The "if you loved X, try Y" format is one of the most effective and most shared content types on all of BookTok. It works because it meets readers exactly where they are - already knowing what they love - and gives them a clear next step. For a Shopify bookseller, it is also one of the most direct conversion tools in your content arsenal, provided you structure it correctly.
Why This Format Works So Well
Readers who already love a specific book are a self-identified audience. When you say "if you loved The Seven Husbands of Evelyn Hugo," you are speaking directly to everyone who has read it and loved it - which on BookTok is a very large number of people. The format creates immediate recognition, and recognition creates engagement. Comments, saves, and shares spike because people tag friends who they know love the referenced title.
From a discovery standpoint, TikTok's algorithm associates your video with anyone who has previously interacted with content about the referenced title. Mentioning a popular book by name in your video or caption is effectively a targeting signal.
The Core Structure
A high-performing version of this format is simple:
- Frame 1 (hook): Show or name the "X" book. "If you loved [Title], I have to tell you about this one."
- Frame 2 (bridge): Briefly explain the connection - mood, trope, theme, writing style, or emotional arc. Be specific. "Same sapphic energy, same devastating ending, same 'I need to lie on the floor for a while' feeling."
- Frame 3 (reveal): Introduce "Y" with its cover, title, and a one-line pull quote or premise.
- Close (CTA): "Link in bio to grab it." Full stop. No over-explaining.
Thirty to forty-five seconds is the ideal length.
Avoiding the Inventory Trap
The most important structural rule: make sure "Y" - the book you are recommending - is actually available in your store. This sounds obvious, but it is easy to make a video about a comp title and forget to verify that it is live in your Shopify store via BooksCloud before you post.
Before every "if you loved X, try Y" video:
- Confirm "Y" is searchable in your BooksCloud catalog.
- Confirm it is published in your Shopify store and the product page is live.
- Confirm your link-in-bio points to a page where "Y" is easily findable, ideally a direct product page.
Can You Recommend Books You Don't Sell?
Yes - and doing so strategically builds trust. The "X" book (the widely known one you reference as the anchor) does not need to be in your store. You are citing it as a cultural reference, not selling it. Recommending popular titles you do not carry as the "loved" book is expected and normal.
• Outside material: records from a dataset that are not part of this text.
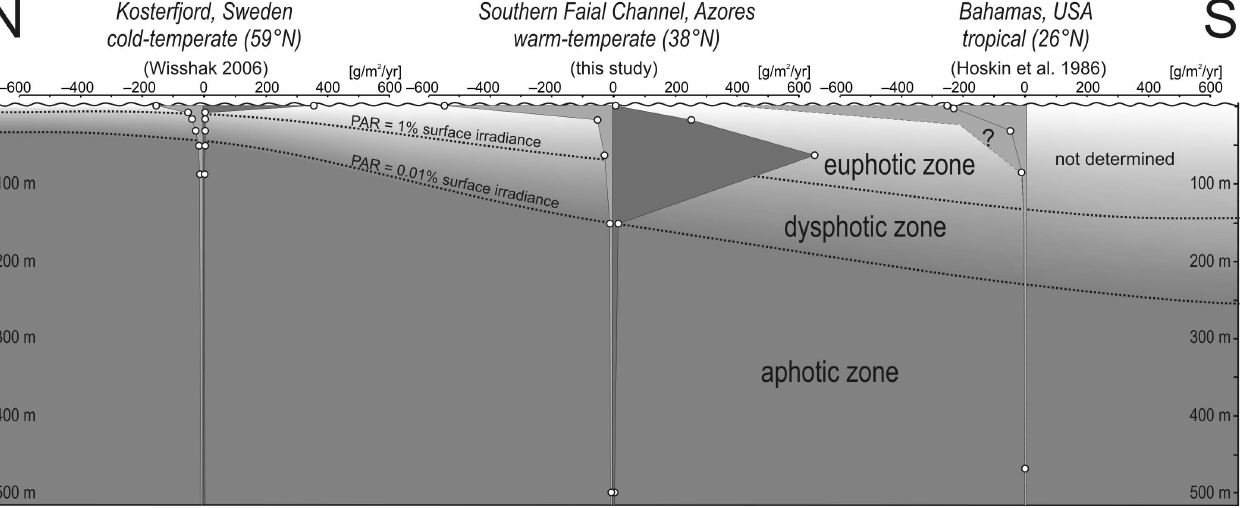
Fig. 7. Carbonate bioerosion and accretion rates along a latitudinal and environmental gradient of the N-Atlantic from the cold-temperate Kosterfjord (data from Wisshak, 2006; up-facing substrates only), to the warm-temperate Azores archipelago, to the tropical Bahamas (data from Hoskin et al., 1986; 3-D substrates). In addition, the vertical extend of the photic zonation is illustrated (data from Wisshak et al., 2005 and Vogel et al., 2000).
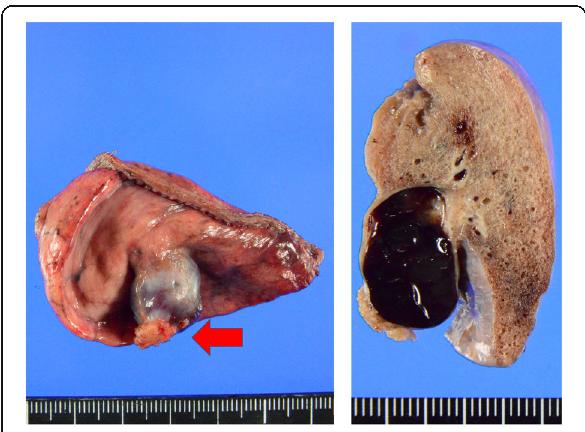
Fig. 3 Resected left lower lobe specimen. The PAVM protruded into the pleural cavity. The ruptured region was covered by pericardial fat (red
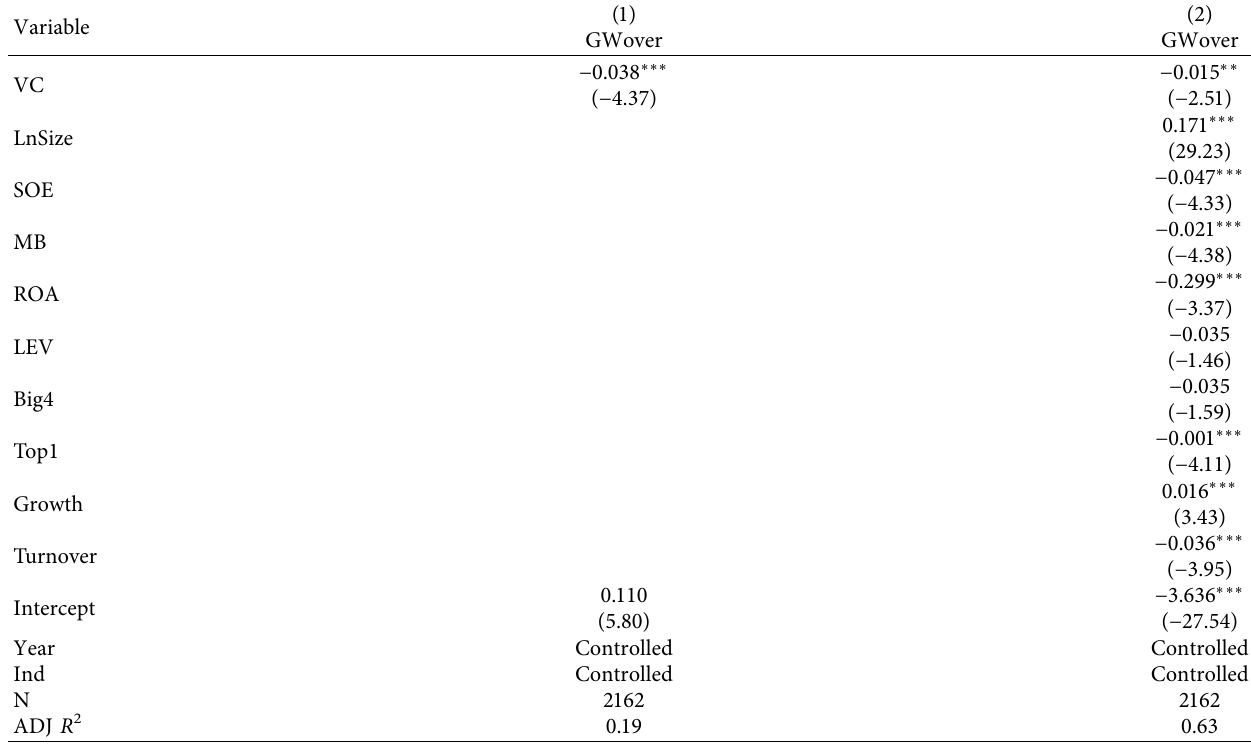
Table 4: Regression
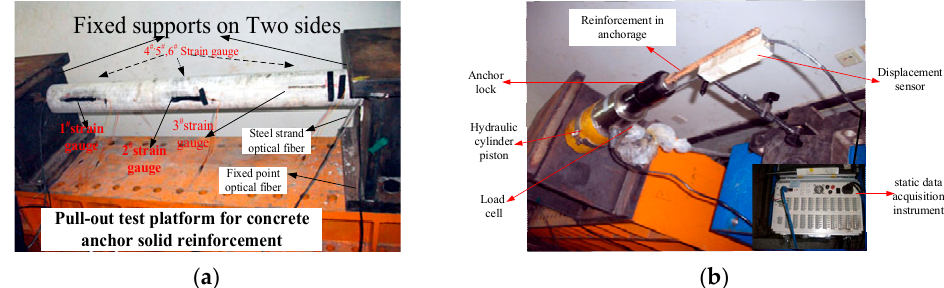
Figure 4. Layout of reinforced concrete pull-out test; ( a ) shows the experiment platform; ( b ) shows the testing system and pull-out system of the experiment.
You can even occasionally include books outside your catalog in the "try" position if they serve a genuine editorial purpose. Recommending a book you love sincerely, even if you do not carry it, builds credibility. The key is that at least one specific recommendation in every video points clearly to something in your store.
A natural pattern: "If you loved [Huge Popular Title Not in My Store], you will love these three - and I carry all of them." Then list your three. The first title draws the audience; the three you carry get the sales.
Building a Series
The format is infinitely repeatable and works as a series. "Monday Rec: If you loved [Genre Classic], try [Title in Your Store]" - once a week, consistently, builds a reputation as a trusted curator. Readers who return for your picks week after week are your most likely repeat buyers, which matters enormously in a business where BooksCloud handles all the fulfillment overhead. Your energy goes into curation; the logistics take care of themselves.